- **PROVIDED ENTRIES**:
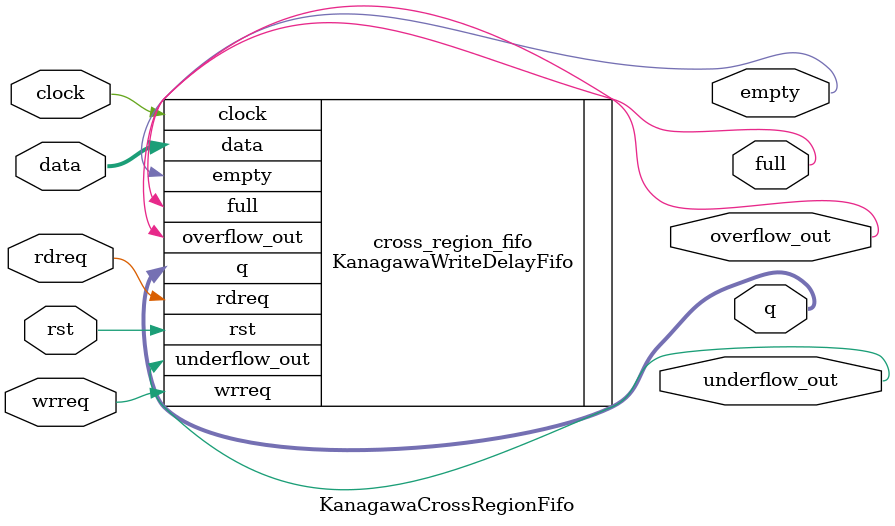
<source format=sv>


`default_nettype none

module KanagawaCrossRegionFifo
#(
    parameter DEPTH = 32,
    parameter LOG_DEPTH = $clog2(DEPTH),    // The true depth of the FIFO, full will be reported WRITE_DELAY cycles early
    parameter WRITE_DELAY = 0,
    parameter MIN_WRITE_DELAY = WRITE_DELAY,    // If this value is different than WRITE_DELAY,
                                                // this will trigger auto-pipelining on the write-side
                                                // interface with auto-pipelining depth in
                                                // [MIN_WRITE_DELAY, WRITE_DELAY]
    parameter WIDTH = 16,
    parameter PORT_WIDTH = (WIDTH == 0 ? 1 : WIDTH),
    parameter ALMOSTFULL_ENTRIES = 0,
    parameter USE_LUTRAM = 0, // 0 to implement in BRAM
    parameter ALMOSTEMPTY_VAL = 0,
    parameter AUTO_PIPELINE_GROUP = "UNUSED"
)
(
    input  wire                 clock,
    input  wire                 rst,

    input  wire                     wrreq,
    input  wire  [PORT_WIDTH-1:0]   data,
    output logic                    full,
    output logic                    overflow_out,

    input  wire                     rdreq,
    output logic                    empty,
    output logic [PORT_WIDTH-1:0]   q,
    output logic                    underflow_out
);

    KanagawaWriteDelayFifo
    #(
        .DEPTH                  (DEPTH),
        .WRITE_DELAY            (WRITE_DELAY),
        .MIN_WRITE_DELAY        (MIN_WRITE_DELAY),
        .WIDTH                  (WIDTH),
        .ALMOSTFULL_ENTRIES     (ALMOSTFULL_ENTRIES),
        .USE_LUTRAM             (USE_LUTRAM),
        .ALMOSTEMPTY_VAL        (ALMOSTEMPTY_VAL),
        .AUTO_PIPELINE_GROUP    (AUTO_PIPELINE_GROUP),
        .PORT_WIDTH             (PORT_WIDTH)
    ) cross_region_fifo
    (
        .clock          (clock),
        .rst            (rst),
        .wrreq          (wrreq),
        .data           (data),
        .full           (full),
        .overflow_out   (overflow_out),
        .rdreq          (rdreq),
        .empty          (empty),
        .q              (q),
        .underflow_out  (underflow_out)
    );

endmodule

</source>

- **WHAT YOU NEED TO DO**:
All lines of the material that contain the string "data" are to be copied.

- **SOLUTION FOR THIS PROBLEM**:
    input  wire  [PORT_WIDTH-1:0]   data,
        .data           (data),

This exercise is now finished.